Like all previous nights, she glared.  She glared and wished that her wispy, thin, blonde hair would suddenly become smooth, thick, and dark.  She wished her easily burnt, forever pinkish-purple, almost death tinged skin would magically turn into the color of melted caramel.  She wished that tomorrow wasn’t the first day of middle-school.  Six years of torment and mocking made her bitter and angry.  Her older sister jokingly called her “Surly,” because of the dour mood that she adopted as an emotional coping method. 

She turned off the light and glared some more.  She glared into those eyes, those eyes that adults told her were so pretty.  They did not look pretty now, they looked angry.  They looked villainous. They looked sinister.  They looked cunning.  They looked evil.  They looked brilliantly evil.  It was at the moment that she finally realized. She didn’t care anymore. She didn’t need people to like her; she didn’t even need people to accept her. She said it once, “Bloody Mary.”

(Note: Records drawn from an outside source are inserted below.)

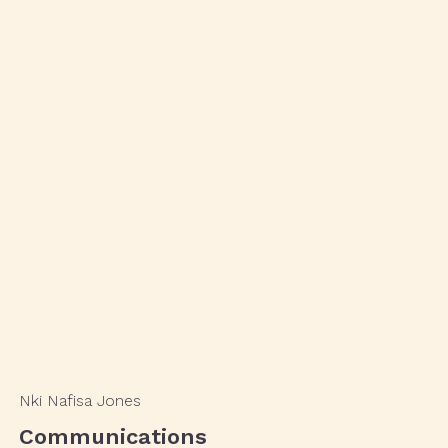
Nki Nafisa Jones
Communications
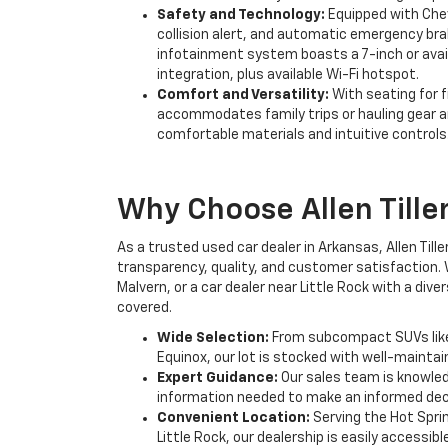
Safety and Technology:
Equipped with Chev
collision alert, and automatic emergency bra
infotainment system boasts a 7-inch or avai
integration, plus available Wi-Fi hotspot.
Comfort and Versatility:
With seating for 
accommodates family trips or hauling gear ar
comfortable materials and intuitive controls
Why Choose Allen Tille
As a trusted used car dealer in Arkansas, Allen Til
transparency, quality, and customer satisfaction. 
Malvern, or a car dealer near Little Rock with a div
covered.
Wide Selection:
From subcompact SUVs like t
Equinox, our lot is stocked with well-mainta
Expert Guidance:
Our sales team is knowled
information needed to make an informed dec
Convenient Location:
Serving the Hot Spri
Little Rock, our dealership is easily accessib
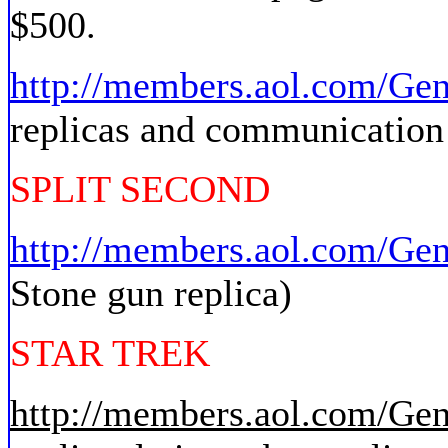
$500.
http://members.aol.com/Ge
replicas and communication 
SPLIT SECOND
http://members.aol.com/Ge
Stone gun replica)
STAR TREK
http://members.aol.com/Ge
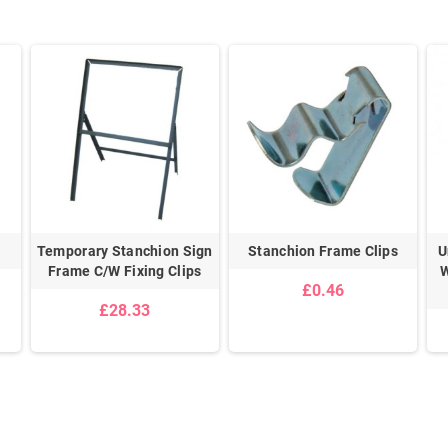
Temporary Stanchion Sign
Stanchion Frame Clips
U
Frame C/W Fixing Clips
W
£0.46
£28.33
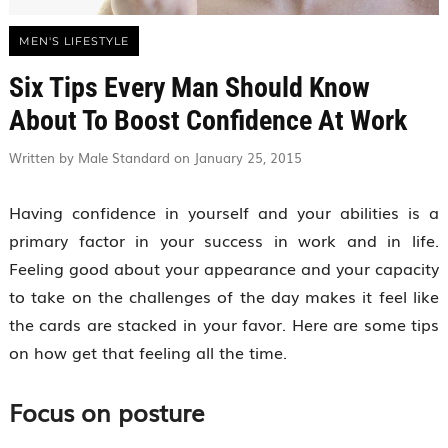
MEN'S LIFESTYLE
Six Tips Every Man Should Know
About To Boost Confidence At Work
Written by Male Standard on January 25, 2015
Having confidence in yourself and your abilities is a
primary factor in your success in work and in life.
Feeling good about your appearance and your capacity
to take on the challenges of the day makes it feel like
the cards are stacked in your favor. Here are some tips
on how get that feeling all the time.
Focus on posture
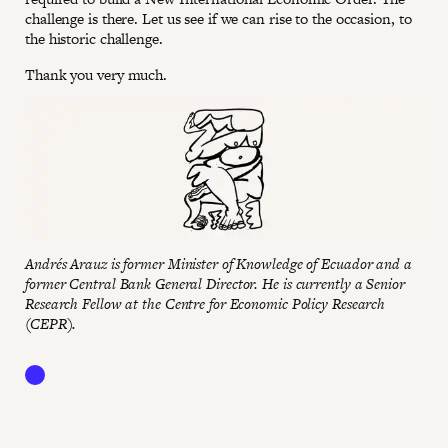
challenge is there. Let us see if we can rise to the occasion, to
the historic challenge.
Thank you very much.
Andrés Arauz is former Minister of Knowledge of Ecuador and a
former Central Bank General Director. He is currently a Senior
Research Fellow at the Centre for Economic Policy Research
(CEPR).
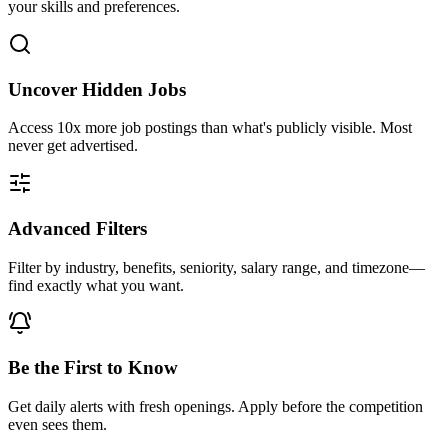
your skills and preferences.
Uncover Hidden Jobs
Access
10x more
job postings than what's publicly visible. Most
never get advertised.
Advanced Filters
Filter by industry, benefits, seniority, salary range, and timezone—
find exactly what you want.
Be the First to Know
Get daily alerts with fresh openings. Apply before the competition
even sees them.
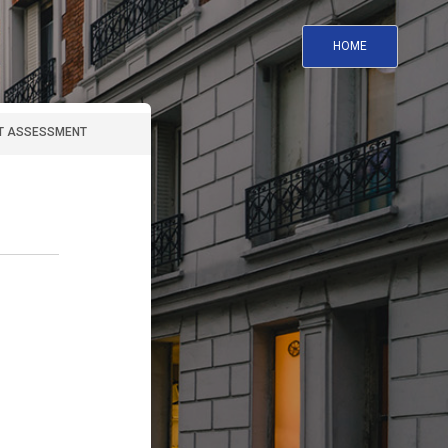
HOME
T ASSESSMENT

Her eyes faltered a bit, and remembered how Joey called her pig-girl through-out first grade.  She recalled how Tyrell would throw crayons at her every time Mrs. Franklin would turn her head in second grade.  She seethed at how everyday of third grade started with Maria calling her a dirty, trash girl. She squared her shoulders and said it again, “Bloody Mary.”

She noticed a shifting in the color of her eyes; her pupils dilated, and her face twisted into something evil. She thought about her first best friend, whom she met in fourth grade.  The first person that wanted to spend time with her, well that was until Shayla made better friends, more popular friends.  She even thought about fifth grade, a time when people finally learned to ignore her, and she used the solitude to pay closer attention at school.  How she had no one to congratulate her when she tested into the gifted program.  No one would miss her, so she stared at those shifting eyes and in a determined voice said, “Bloody Mary,” one last time.

Just like the mythical friends that all kids have, just like all the parental adoration that all adults assume children receive, just like the normal colored eyes that God saw fit to grant all of her classmates, Mary decided not to come.  She stood there alone in the dark, looking into fearless and sinister eyes, and realized she had nothing left to lose.

The next morning, during an extended homeroom that took place on the first day of her sixth grade career, a tiny, pale-skinned, raggedy-haired, blue-eyed girl stood up when asked to introduce herself, and said, “I am different than most people, you can like it, or you can hate it, but just remember two things: I don’t give a s@#t what you think about me. Just don’t f@$k with me because I won’t back down.”

It was the beginning of a very happy childhood.